抜粋文:
株式投資はあわよくば
自分の元金を倍にもしたいといった気持から、
これはと思う株を手に入れることです。

私が初めて株を買ったのは
ほぼ20年前くらいのことです。
最初のときははうまく行ったのですが、
2回目の時は完全に失敗しました。

買った株が元値の3分の1くらいに下がり、
これでは再起不能のではないかと思い
わが身に起こった不幸を嘆きました。

ただ嘆いてばかりいてもしようがないので、
ある時期から、なぜ、失敗を犯したのか、
その原因を突き止めることにしました。

そのとき、私が参考にしたのが
邱永漢さんが株式投資について
書いた評論文で、20冊くらいの本に
掲載されているものでした。

これらの評論を読んで、
自分の投資行動をふりかえり
選んだ銘柄は悪くなかたけど、
買うタイミングを間違えたことに気がつきました。

そこで、同じような失敗を避けるには、
株は下がったときに買う必要がある
ことに気づきました。
もっとも、買った株がそのあとどう動くのか
を事前につかむことは不可能で
買った株が値を下げることがあります。

そうした時には、下がった株を、
買って、買いのコスト下げ、
その後上がるのを待つという方法が
あることを知りました。

その考えに従って、実際に
行動したところ、うまく行きましたので、
一つ賢くなったように思いました。

提供情報:
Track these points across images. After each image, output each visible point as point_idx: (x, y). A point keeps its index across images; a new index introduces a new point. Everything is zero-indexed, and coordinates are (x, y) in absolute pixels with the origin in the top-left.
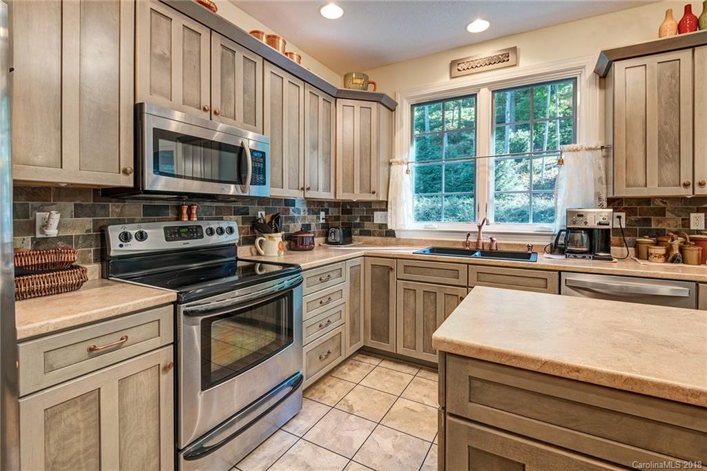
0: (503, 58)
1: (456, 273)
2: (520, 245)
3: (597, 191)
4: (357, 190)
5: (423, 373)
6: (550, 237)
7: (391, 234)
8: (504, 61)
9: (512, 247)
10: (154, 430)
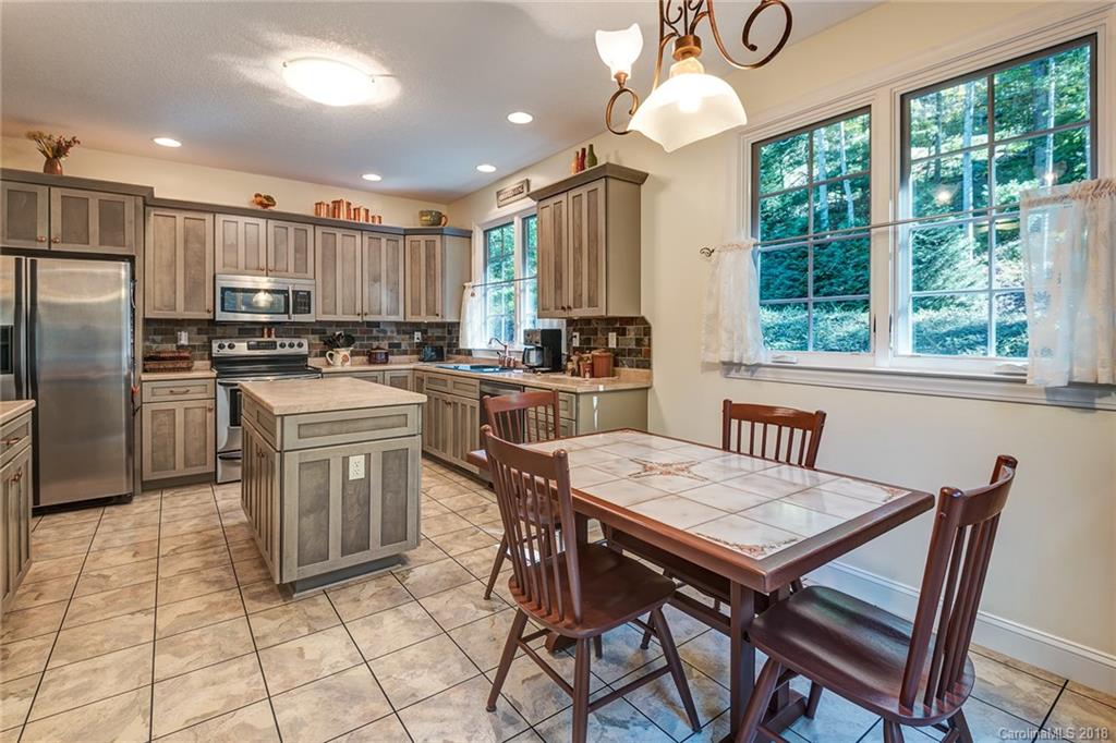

課題内容:
株式投資の失敗から学んだ経験を語る抜粋文を、最後の一文の後から書き進めてください。

解答欄:
このことで、株の上がり下がりの傾向に
少し気をつけるようになりましたので、
その分、株の動きへの感度が高まった
のではないかと思っています。

先を読むというのは、
事が起こる前にそのことを
前もって知るということで、
自分にそういう力があるのか
どうかを判定することは
簡単ではありません。

でも、株式投資のように、
相場の動きをあらかじめ読み
その予想に従ってお金を投じ
その後、はっきり結果が出る
世界に場面をしぼれば、
そうした世界において、自分は
先見力を発揮できる人間か、
あるはそうではないかがはっきりします。

ご承知の通り、株はできることなら、
自分の元金を増やしたいという思いから、
時価が刻々動く株を手に入れ、
その後の株価の動きで
元金が上にも下にも動くゲームです。

自分が予想した通りに株価が上がれば、
自分には先見力があるぞと言っても
ほかの人に認めてもらえるかもしれません。

反対に、株価の動きが自分の予想に
反した動きになれば、残念ながら
先を見る目がないということになります。

このように株式投資のような世界では、
行動のあとに結果がはっきり出ますので、
結果次第で、自分には先見力があるのか、
あるいはないのかがはっきりします。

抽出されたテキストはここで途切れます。